Lance Reynolds and the printer steganography case, 2017. NSA contractor Reality Winner mailed a printed document about Russian election interference to The Intercept. The Intercept's editorial process included scanning the document and presenting it to NSA officials for verification — the scanned image included the printer's invisible microdot tracking pattern, which encoded the printer's serial number and the timestamp of the print job. NSA identified Winner within days from those microdots and the printer's audit log. She was sentenced to five years.
Metadata burns sources because it's deterministic, hard to remember about, and present in every file by default. The decision to leak is conscious; the decision to leave EXIF on usually isn't.
How to Strip It
The single most useful tool is ExifTool by Phil Harvey.

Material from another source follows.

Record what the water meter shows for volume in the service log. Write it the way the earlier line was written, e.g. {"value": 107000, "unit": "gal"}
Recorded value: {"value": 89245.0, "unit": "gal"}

It is the standard for reading and writing metadata in nearly every file format that has metadata, and it's free and open source.
| File type | Command |
|---|---|
| Any image | exiftool -all= -overwrite_original photo.jpg |
| PDF (basic metadata only) | exiftool -all= -overwrite_original doc.pdf |
| PDF (also flatten edit history) | gs -o clean.pdf -sDEVICE=pdfwrite doc.pdf |
| DOCX / XLSX / PPTX | exiftool -all= -overwrite_original doc.docx |
| Verify what's left | exiftool -a -G1 -s file.ext |
For Word documents, exiftool handles the obvious metadata, but tracked changes and comments live inside the document XML and need to be stripped via the application itself: File → Inspect Document → Remove All. For PDFs created by a long edit pipeline, the safest approach is to print to PDF from a fresh tool — that produces a new document with no inherited history.
The Operating System Pass
For high-stakes leaks, the workflow used by experienced journalists looks roughly like this:
- Open the file on an offline workstation, ideally Tails or an equivalent amnesic OS.

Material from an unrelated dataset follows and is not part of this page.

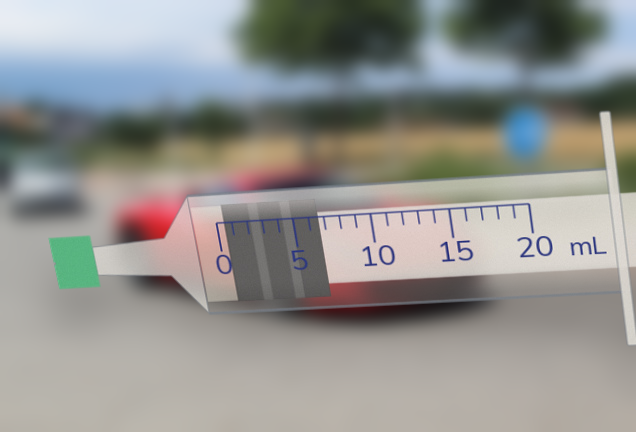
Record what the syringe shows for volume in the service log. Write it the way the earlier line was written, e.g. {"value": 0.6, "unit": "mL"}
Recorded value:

- If the file is a scan, re-scan or re-render through a tool that does not preserve the original bytes (export through a flat raster image, then re-OCR if needed).
- Strip all metadata with exiftool.
- Compare a hex dump of the cleaned file to the original — look for any embedded strings that include usernames, paths, or device identifiers.
- Publish from a different network than the one used to source the file.
This is overkill for most uses. It is the appropriate baseline if a source's safety depends on the publication being deanonymized.
Metadata in Messaging
Sending a file through a messaging app adds another layer of metadata management — some apps strip EXIF before forwarding, some don't. Signal and WhatsApp strip image metadata by default. iMessage strips most EXIF on send. Telegram does not strip EXIF unless you send the photo as a regular message (it does strip on "compressed" sends but not "uncompressed"). Most email clients pass attachments through untouched.
The conservative rule: assume any file you attach to anything is delivered with its metadata intact unless you explicitly stripped it.
The Underlying Principle
Metadata is the difference between what you meant to share and what you actually shared. The gap is closed by tools, not by intent. Every file format you'll ever use was designed to record context, because context is useful — until it isn't. The cost of a stray field is paid by the person on the other end of the leak, and the cost of forgetting is asymmetric: nothing happens 999 times out of 1,000, and on the thousandth time someone goes to prison.
For most files, none of this matters. For the ones that do, treat metadata as a class of redaction failure — a thing that's easy to miss, easy to fix, and catastrophic when it slips past you.